El debate político se ha embrutecido y degradado. El Gobierno busca atajos y triquiñuelas para aprobar los presupuestos y la oposición se atrinchera en consideraciones leguleyas para impedirlo. Se nos hurta así una discusión ordenada sobre el contenido del mismo y las razones para apoyarlo o combatirlo. El debilitamiento de las instituciones, su progresivo deterioro, mucho tiene que ver con la suposición de que el fin justifica los medios, la más antidemocrática de cuantas puedan imaginarse. Convertir la responsabilidad política en una mera lucha por el poder, sea para mantenerlo o para abatirlo, constituye una contribución más al desgaste del régimen del 78. La polarización agitada por las redes sociales, vociferada al unísono en las Cortes y en las televisiones, acabará por minar los cimientos de nuestra democracia representativa. La ausencia de reflexión intelectual entre quienes nos desgobiernan y quienes aspiran a desgobernarnos es por lo mismo lacerante.
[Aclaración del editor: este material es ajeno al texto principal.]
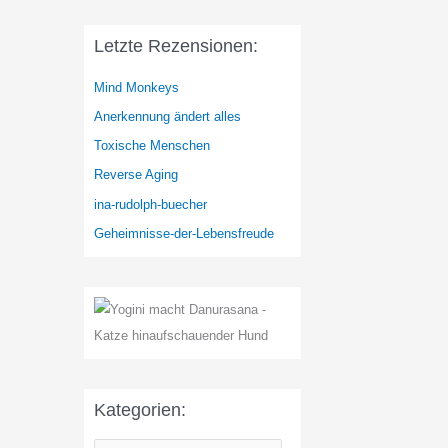
Letzte Rezensionen:
Mind Monkeys
Anerkennung ändert alles
Toxische Menschen
Reverse Aging
ina-rudolph-buecher
Geheimnisse-der-Lebensfreude
Kategorien: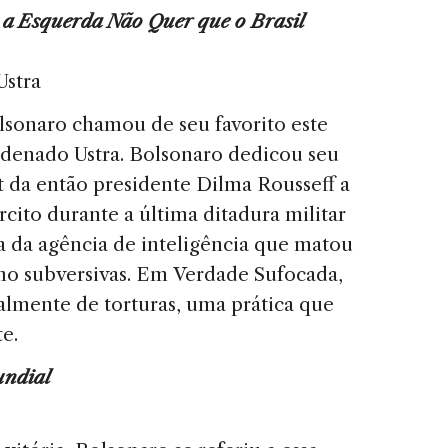
 a Esquerda Não Quer que o Brasil
Ustra
lsonaro chamou de seu favorito este
ondenado Ustra. Bolsonaro dedicou seu
da então presidente Dilma Rousseff a
cito durante a última ditadura militar
sta da agência de inteligência que matou
mo subversivas. Em Verdade Sufocada,
oalmente de torturas, uma prática que
e.
ndial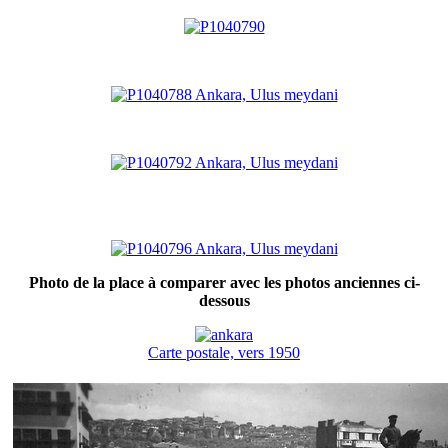
Photo de la place à comparer avec les photos anciennes ci-
dessous
Carte postale, vers 1950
Ojeando un estudio sobre la correspondencia privada de Andrés Saborit, biógrafo de Besteiro, he espigado recientemente tres observaciones de eximios republicanos que padecieron persecución y exilio. Clara Campoamor elogiaba en 1962 desde Lausanne la figura de don Julián, de quien exaltaba sus principales características: "Reciedumbre moral y elegancia espiritual". Luis Jiménez de Asúa, el penalista más reputado de cuantos han existido en la historia del derecho español, comentaba desde Buenos Aires en 1968 que en opinión de Merceditas, su esposa cubana, "España no es Europa. España es España y nada más". Claudio Sánchez Albornoz, en 1973, también desde Argentina, se lamentaba: "No puedo olvidar los errores y los disparates que hicimos los hombres de la República. Que nuestro ejemplo sirva para quienes un día lejano vuelvan a repetir nuestra aventura".
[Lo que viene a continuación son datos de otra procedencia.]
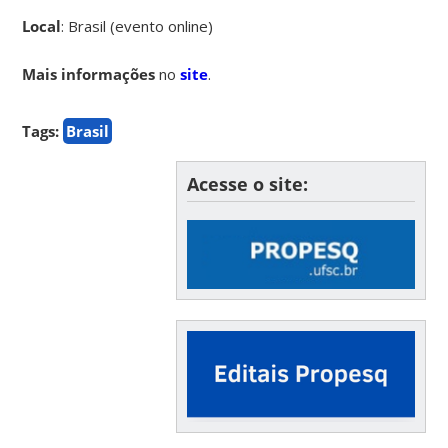
Local
: Brasil (evento online)
Mais informações
no
site
.
Tags:
Brasil
Acesse o site: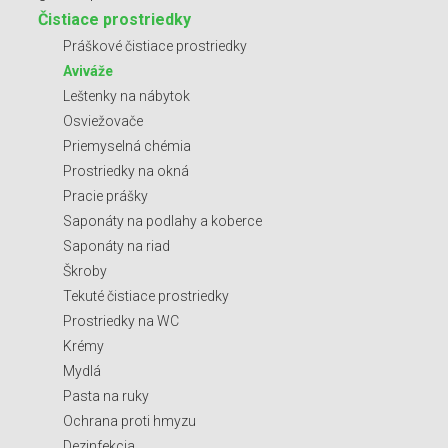
Čistiace prostriedky
Práškové čistiace prostriedky
Aviváže
Leštenky na nábytok
Osviežovače
Priemyselná chémia
Prostriedky na okná
Pracie prášky
Saponáty na podlahy a koberce
Saponáty na riad
Škroby
Tekuté čistiace prostriedky
Prostriedky na WC
Krémy
Mydlá
Pasta na ruky
Ochrana proti hmyzu
Dezinfekcia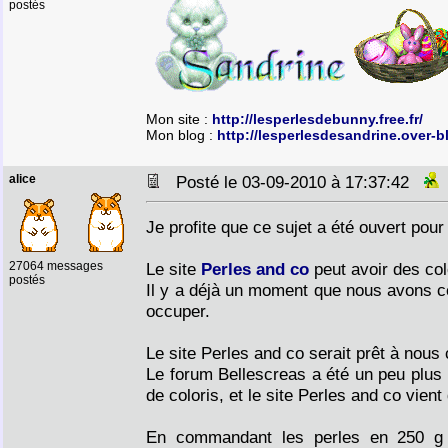
postés
Mon site :
http://lesperlesdebunny.free.fr/
Mon blog :
http://lesperlesdesandrine.over-b
alice
Posté le 03-09-2010 à 17:37:42
Je profite que ce sujet a été ouvert pour
27064 messages
Le site
Perles and co
peut avoir des col
postés
Il y a déjà un moment que nous avons ce
occuper.
Le site Perles and co serait prêt à nou
Le forum Bellescreas a été un peu plus 
de coloris, et le site Perles and co vie
En commandant les perles en 250 g s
La Transición logró desmentir las opiniones de Merceditas quizá porque el ejemplo de don Claudio sirvió de brújula a quienes la llevaron a cabo. Debemos preguntarnos entonces donde están en el hemiciclo la reciedumbre moral y la elegancia espiritual de Besteiro. Sin gentes como él no tardará en surgir de entre nosotros el Bolsonaro de turno. En Barcelona ya comienza a enseñar la cabeza.